Doc points out an eddy, a giant swirl in the current close to the Natchez dock. He knows the Mississippi may look placid, but can be unexpectedly violent. He learned to master immense, unpredictable rivers like the Mississippi and Missouri.
“They’re really tough, you can get in trouble easier, especially downbound (heading down river). You are going with the current. Going upbound it is easy to stop your boat, going downbound it is hard to stop your boat. You’ve got to back up a whole lot more.
“The Mississippi is as clear as drinking water from St. Paul to St. Louis, and when you pass the mouth of the Missouri, then you have mud from there on to the Gulf, café au lait water.”
He still feels pain about the worst day, three decades ago, when a ship lost steering and struck the Natchez where she was tied up at the dock. “She had a big hole in the hull,” Doc recalled. “She’s got 33 compartments, and just enough of those compartments had been damaged that we thought she was going to go down. We were really afraid of that. But the Fire Department helped pump her out.”
She went to the dry dock for repairs.
“The biggest catfish that I had ever seen floated out of the Natchez’ hull.”
Doc has seen so much of America up close.
“Different foods, different variations in the English language,” Doc said. “Omaha has great steak. Omaha and Kansas City are steak, that’s beef country. Get a little further north, St. Paul area, a lot more lamb, and stuff that the Norwegians, and the Swiss, and Swedish, would eat. The best chili is Cincinnati, Ohio.”
“Nothing compares to New Orleans. Nothing food-wise can equal New Orleans’ different varieties in the same city. I eat everything.”
He got the nickname Doc as a teenage soda jerk in a drug store.
“I gave my school chums lagniappe. If you were nice to me, I might give you two cherries instead of one.

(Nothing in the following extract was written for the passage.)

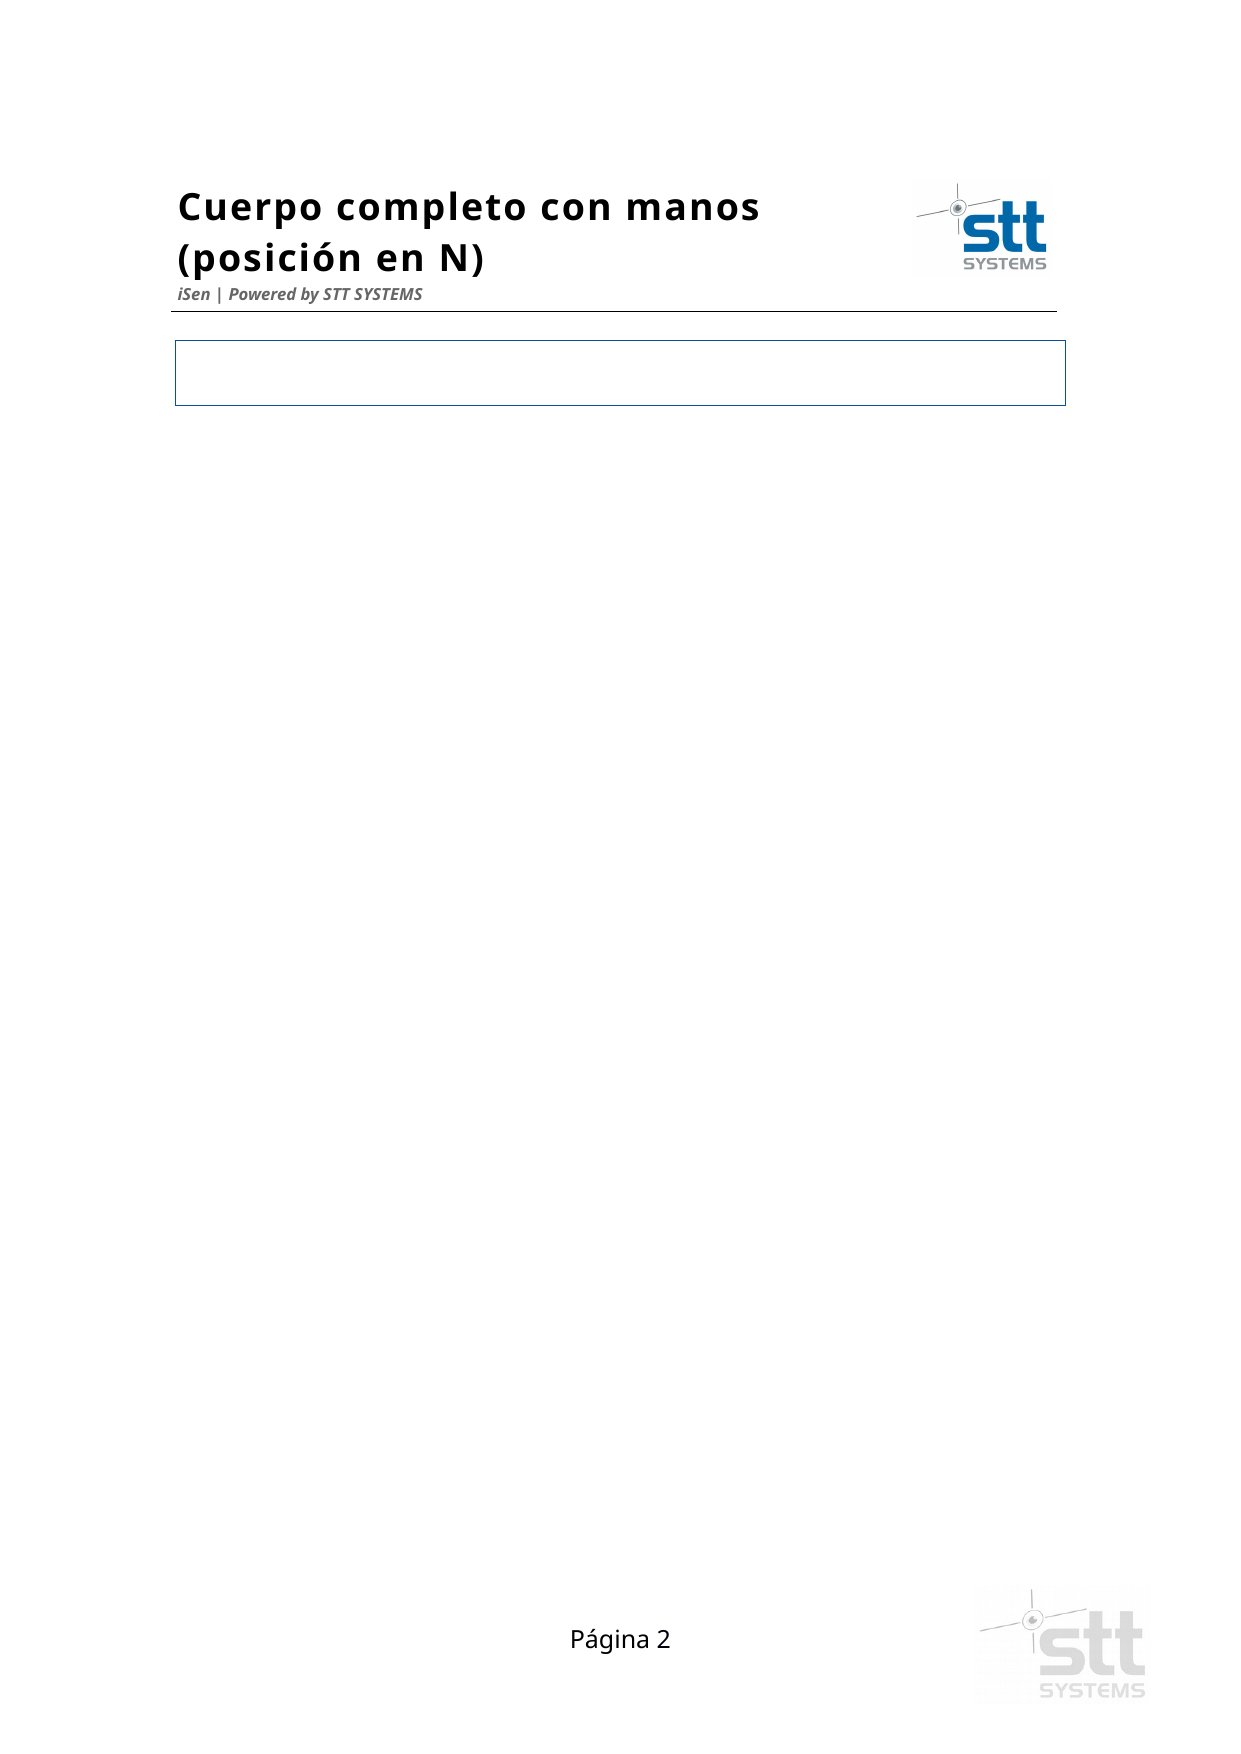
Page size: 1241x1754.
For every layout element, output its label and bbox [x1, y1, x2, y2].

picture [972, 1583, 1152, 1705]
picture [911, 180, 1052, 277]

They called the druggist ‘Doc,’ and I was ‘Little Doc,’ that’s how I got the name.”
Steamboats are irresistible, even to celebrities.
“I’ve met President Bush, father and son, I had Gerald Ford on the Natchez, I had Ronald Reagan on the Belle of Louisville, and Jimmy Carter on the Delta Queen, and lots of movie stars,” Doc said. “On the Natchez we’ve had more than any other boat, we’ve had Muhammad Ali.”
I heard you arm-wrestled Muhammad Ali?
You beat him?
“He let me beat him.”
But Doc still raves about the visit one star made to the Natchez for a TV show.
“Dolly Parton, absolutely my favorite person that I’ve met,” Doc recalled wistfully. “Dolly came on the boat, and the first thing I said, ‘Hello Miss Parton,’ and she said ‘Captain, there’s one thing: I am Dolly. Dolly. Don’t call me Miz Parton, that’s my Momma’s name.’ I said ‘Well you call me Doc then.’”
Doc retired as Natchez captain in 1995, but still loves playing the calliope, and living in New Orleans.
“I didn’t leave New Orleans. I’m still here, I wasn’t about to go up north. I didn’t want any more winters.”